Bien que le kamuy yukar soit considéré comme l'un des plus anciens genres de performances orales aïnoues, l'anthropologue Emiko Ohnuki-Tierney suppose qu'il existe plus de 20 types de genres[3]. À l'origine, il semble que le kamuy yukar était pratiqué uniquement à des fins religieuses par les femmes qui assumaient le rôle de chamanes. Les chamans seraient devenus possédés et ont rétracté leurs chants, ce qui explique peut-être pourquoi le kamuy yukar est exécuté avec un récit à la première personne[3]. Au fil du temps, le kamuy yukar est devenu moins un rituel sacré, servant plutôt de divertissement et de moyen de transmettre des traditions et des histoires culturelles.
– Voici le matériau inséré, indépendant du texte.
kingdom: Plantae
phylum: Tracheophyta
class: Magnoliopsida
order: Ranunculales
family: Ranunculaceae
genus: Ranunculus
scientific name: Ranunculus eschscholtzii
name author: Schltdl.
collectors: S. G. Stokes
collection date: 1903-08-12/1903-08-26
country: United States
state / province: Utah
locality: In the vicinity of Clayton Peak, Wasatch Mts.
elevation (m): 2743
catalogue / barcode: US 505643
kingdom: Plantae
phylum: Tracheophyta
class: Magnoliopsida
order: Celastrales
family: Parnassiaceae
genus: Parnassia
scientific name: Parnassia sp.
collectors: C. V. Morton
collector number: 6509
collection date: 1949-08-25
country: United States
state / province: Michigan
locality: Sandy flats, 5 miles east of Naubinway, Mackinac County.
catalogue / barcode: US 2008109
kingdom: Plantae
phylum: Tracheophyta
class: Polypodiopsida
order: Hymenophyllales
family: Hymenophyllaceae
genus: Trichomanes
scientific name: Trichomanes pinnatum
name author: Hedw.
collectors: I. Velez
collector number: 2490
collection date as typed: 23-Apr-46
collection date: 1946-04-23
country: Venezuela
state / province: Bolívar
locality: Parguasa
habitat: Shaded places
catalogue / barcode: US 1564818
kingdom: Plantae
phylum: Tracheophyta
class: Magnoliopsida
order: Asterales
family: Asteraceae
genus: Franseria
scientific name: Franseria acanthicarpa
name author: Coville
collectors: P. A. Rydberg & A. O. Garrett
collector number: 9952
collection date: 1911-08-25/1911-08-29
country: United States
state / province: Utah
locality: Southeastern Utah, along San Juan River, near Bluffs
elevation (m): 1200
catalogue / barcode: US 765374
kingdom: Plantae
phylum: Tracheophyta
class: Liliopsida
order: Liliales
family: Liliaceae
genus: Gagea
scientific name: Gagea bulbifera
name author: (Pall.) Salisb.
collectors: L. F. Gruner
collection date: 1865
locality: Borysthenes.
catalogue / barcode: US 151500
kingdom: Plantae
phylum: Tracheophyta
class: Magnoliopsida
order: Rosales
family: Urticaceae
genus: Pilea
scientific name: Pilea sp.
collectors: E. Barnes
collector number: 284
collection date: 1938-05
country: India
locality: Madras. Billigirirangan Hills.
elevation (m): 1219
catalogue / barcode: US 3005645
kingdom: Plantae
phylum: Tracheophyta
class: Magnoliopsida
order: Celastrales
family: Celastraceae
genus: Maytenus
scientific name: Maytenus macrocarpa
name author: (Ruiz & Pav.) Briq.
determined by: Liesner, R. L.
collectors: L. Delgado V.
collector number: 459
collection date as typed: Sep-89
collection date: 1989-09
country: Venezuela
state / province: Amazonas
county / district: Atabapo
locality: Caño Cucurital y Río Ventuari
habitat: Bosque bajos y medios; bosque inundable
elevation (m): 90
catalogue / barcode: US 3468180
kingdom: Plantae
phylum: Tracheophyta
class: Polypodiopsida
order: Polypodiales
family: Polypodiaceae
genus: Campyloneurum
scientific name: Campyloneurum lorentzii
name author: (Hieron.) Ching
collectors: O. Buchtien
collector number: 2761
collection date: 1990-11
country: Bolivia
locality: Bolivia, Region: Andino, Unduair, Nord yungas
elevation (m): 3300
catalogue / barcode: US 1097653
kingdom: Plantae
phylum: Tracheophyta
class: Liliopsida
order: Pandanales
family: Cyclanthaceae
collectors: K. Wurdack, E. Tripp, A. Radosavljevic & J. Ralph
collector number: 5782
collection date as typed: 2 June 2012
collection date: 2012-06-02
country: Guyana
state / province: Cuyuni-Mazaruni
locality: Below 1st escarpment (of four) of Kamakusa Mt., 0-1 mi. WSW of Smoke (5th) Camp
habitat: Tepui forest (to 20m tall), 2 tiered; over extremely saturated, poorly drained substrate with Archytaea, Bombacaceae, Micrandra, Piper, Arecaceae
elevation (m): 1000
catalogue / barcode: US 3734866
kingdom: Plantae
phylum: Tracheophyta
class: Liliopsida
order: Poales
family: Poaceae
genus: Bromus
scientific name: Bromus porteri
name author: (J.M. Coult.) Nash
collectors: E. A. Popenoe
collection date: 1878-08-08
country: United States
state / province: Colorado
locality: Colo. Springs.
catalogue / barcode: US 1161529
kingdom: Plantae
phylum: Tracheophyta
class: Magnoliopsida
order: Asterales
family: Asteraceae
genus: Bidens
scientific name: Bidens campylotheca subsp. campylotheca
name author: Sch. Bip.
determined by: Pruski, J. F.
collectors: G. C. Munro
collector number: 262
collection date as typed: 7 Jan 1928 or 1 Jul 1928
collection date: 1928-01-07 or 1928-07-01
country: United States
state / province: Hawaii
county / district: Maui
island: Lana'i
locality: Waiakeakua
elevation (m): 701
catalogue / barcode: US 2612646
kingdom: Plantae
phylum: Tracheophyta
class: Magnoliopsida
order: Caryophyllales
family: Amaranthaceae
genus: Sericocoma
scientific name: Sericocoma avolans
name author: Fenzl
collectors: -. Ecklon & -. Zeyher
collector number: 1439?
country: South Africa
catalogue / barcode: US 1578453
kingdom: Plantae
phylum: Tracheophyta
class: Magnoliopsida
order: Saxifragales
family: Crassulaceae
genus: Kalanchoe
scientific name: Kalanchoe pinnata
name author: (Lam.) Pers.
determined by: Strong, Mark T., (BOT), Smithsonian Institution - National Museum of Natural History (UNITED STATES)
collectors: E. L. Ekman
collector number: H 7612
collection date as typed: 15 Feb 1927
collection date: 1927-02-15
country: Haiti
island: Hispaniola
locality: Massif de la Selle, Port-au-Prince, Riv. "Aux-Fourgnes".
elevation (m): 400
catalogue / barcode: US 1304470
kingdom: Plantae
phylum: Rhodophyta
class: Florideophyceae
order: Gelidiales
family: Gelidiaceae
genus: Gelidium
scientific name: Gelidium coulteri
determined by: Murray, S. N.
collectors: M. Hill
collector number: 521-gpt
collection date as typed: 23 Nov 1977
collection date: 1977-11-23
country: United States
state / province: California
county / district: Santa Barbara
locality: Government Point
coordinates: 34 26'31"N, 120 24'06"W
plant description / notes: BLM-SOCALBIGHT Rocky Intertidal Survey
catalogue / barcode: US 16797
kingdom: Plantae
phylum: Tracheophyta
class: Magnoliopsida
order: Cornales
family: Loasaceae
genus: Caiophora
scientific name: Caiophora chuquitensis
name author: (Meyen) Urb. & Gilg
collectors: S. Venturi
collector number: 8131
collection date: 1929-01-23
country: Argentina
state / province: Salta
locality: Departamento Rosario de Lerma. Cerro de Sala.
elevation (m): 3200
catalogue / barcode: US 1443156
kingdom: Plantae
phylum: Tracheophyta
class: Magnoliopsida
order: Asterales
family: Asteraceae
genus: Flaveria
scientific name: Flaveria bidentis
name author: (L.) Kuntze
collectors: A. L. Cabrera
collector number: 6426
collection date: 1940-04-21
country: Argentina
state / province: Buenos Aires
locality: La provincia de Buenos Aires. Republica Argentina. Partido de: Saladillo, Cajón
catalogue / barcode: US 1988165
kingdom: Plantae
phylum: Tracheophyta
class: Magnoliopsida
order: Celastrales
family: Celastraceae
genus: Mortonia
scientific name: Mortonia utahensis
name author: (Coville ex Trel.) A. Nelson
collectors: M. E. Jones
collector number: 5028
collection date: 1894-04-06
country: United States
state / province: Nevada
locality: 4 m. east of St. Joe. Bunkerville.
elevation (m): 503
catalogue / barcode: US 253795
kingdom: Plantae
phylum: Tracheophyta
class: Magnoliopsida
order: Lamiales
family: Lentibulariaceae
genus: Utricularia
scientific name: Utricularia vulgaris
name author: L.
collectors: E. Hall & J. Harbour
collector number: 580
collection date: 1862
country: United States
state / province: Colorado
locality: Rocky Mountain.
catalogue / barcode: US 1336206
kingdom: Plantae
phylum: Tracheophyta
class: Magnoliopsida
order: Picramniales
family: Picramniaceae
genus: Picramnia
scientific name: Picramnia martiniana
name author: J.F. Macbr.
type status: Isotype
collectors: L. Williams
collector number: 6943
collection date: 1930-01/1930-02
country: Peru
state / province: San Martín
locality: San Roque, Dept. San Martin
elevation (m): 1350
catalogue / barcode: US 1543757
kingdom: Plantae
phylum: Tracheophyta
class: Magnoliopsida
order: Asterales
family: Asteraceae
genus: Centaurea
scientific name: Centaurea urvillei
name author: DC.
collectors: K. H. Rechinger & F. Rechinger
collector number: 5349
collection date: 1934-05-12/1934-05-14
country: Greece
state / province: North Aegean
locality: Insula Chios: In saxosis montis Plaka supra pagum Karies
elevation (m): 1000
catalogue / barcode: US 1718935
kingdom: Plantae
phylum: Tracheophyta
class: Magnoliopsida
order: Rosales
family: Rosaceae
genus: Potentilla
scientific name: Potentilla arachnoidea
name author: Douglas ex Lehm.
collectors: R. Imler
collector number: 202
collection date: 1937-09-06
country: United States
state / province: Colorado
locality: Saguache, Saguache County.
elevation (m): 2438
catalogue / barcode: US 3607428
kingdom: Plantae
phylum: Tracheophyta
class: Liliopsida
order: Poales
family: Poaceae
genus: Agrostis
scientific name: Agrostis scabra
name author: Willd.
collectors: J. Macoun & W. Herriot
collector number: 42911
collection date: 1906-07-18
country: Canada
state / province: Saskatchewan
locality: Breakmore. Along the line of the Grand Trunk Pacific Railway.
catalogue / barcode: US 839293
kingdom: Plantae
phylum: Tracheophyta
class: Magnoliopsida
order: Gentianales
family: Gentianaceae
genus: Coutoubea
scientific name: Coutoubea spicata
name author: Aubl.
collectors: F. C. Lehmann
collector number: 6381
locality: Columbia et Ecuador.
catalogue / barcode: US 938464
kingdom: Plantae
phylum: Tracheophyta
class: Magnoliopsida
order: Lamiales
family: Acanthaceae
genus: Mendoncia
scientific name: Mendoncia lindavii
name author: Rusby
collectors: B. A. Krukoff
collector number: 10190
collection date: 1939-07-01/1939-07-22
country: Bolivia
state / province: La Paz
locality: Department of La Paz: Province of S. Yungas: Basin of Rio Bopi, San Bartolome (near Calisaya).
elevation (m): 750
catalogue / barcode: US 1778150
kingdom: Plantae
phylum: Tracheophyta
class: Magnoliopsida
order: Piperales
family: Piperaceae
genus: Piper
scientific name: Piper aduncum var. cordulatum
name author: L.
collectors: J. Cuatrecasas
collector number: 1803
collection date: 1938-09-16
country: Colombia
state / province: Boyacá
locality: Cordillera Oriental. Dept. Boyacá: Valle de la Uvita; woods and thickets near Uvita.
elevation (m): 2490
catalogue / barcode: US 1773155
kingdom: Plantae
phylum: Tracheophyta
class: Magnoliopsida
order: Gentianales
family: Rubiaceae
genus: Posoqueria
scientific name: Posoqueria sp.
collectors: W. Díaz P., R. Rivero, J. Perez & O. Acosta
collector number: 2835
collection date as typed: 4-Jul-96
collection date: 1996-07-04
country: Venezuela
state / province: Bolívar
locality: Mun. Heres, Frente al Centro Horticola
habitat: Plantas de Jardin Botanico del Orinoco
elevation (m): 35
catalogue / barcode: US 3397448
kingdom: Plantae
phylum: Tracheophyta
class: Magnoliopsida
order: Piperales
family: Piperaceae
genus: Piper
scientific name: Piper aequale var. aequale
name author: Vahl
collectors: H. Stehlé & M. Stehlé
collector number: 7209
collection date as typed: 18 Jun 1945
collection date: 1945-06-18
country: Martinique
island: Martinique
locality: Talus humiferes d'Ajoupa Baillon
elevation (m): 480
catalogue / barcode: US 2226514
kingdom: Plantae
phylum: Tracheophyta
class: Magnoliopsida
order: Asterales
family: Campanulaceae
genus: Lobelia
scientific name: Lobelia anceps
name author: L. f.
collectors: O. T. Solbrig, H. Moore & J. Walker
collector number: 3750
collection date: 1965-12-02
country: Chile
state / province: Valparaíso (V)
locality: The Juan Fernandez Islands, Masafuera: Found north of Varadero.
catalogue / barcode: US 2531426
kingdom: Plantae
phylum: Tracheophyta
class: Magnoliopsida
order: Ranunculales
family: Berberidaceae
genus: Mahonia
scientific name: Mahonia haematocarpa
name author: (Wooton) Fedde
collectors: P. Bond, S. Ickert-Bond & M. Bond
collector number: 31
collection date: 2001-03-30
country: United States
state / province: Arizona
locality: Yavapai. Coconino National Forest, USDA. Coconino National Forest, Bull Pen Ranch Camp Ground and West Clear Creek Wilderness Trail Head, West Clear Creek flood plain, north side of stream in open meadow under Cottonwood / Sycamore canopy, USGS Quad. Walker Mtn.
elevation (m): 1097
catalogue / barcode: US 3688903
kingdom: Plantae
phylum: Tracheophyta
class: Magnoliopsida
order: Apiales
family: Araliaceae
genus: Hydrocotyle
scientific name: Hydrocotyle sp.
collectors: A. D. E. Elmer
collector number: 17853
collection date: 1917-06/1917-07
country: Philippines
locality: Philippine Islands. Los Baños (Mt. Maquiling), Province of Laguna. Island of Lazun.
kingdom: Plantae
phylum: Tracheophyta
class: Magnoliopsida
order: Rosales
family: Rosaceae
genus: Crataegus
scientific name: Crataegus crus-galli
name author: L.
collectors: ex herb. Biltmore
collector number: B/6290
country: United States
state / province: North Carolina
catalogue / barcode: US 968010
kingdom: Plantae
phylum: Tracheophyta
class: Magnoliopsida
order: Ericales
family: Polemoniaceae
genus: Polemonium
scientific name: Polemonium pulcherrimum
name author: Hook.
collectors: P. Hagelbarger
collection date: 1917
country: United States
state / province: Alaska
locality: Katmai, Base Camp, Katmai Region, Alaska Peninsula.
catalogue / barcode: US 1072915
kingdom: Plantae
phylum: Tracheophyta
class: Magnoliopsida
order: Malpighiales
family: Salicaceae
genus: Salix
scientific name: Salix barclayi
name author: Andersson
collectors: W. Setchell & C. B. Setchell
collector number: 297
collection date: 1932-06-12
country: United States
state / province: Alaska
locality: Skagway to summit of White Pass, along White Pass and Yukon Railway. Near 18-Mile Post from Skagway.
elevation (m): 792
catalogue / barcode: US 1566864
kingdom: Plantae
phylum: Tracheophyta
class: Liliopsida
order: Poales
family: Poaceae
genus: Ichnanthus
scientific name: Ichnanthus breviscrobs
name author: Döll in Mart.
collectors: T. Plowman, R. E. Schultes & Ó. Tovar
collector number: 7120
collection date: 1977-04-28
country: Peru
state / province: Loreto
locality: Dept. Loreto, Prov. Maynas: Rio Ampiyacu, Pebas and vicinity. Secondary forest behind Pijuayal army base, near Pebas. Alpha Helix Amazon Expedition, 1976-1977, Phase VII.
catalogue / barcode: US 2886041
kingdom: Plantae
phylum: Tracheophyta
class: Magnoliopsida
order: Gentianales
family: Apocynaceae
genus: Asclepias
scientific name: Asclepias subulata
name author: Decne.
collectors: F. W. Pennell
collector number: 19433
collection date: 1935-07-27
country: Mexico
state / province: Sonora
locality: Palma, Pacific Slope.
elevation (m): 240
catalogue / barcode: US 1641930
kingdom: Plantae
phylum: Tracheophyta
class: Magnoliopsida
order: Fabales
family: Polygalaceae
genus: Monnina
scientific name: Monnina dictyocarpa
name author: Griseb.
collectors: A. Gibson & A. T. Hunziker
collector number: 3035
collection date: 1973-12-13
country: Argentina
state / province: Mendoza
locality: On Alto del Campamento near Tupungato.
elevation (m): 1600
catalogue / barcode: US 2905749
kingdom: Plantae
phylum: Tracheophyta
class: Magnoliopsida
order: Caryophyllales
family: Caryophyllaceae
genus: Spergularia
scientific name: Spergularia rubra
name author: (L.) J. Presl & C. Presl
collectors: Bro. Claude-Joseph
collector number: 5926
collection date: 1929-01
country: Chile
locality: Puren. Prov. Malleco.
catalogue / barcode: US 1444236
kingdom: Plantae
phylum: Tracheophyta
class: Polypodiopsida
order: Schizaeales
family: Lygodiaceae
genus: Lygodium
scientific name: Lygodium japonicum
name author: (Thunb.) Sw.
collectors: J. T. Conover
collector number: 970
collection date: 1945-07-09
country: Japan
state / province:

Aujourd'hui, le kamuy yukar n'est plus pratiqué dans la tradition Horobetsu. Les seules traces de chants traditionnels se trouvent dans des documents écrits, notamment ceux de Yukie Chiri (1903-1922), une femme aïnoue de Horobetsu qui a écrit des fragments de chants traditionnels interprétés par sa grand-mère. Elle a compilé les chants historiques de sa tante Imekanu dans un livre intitulé Ainu shin'yoshu[3].

Rituels de « renvoi »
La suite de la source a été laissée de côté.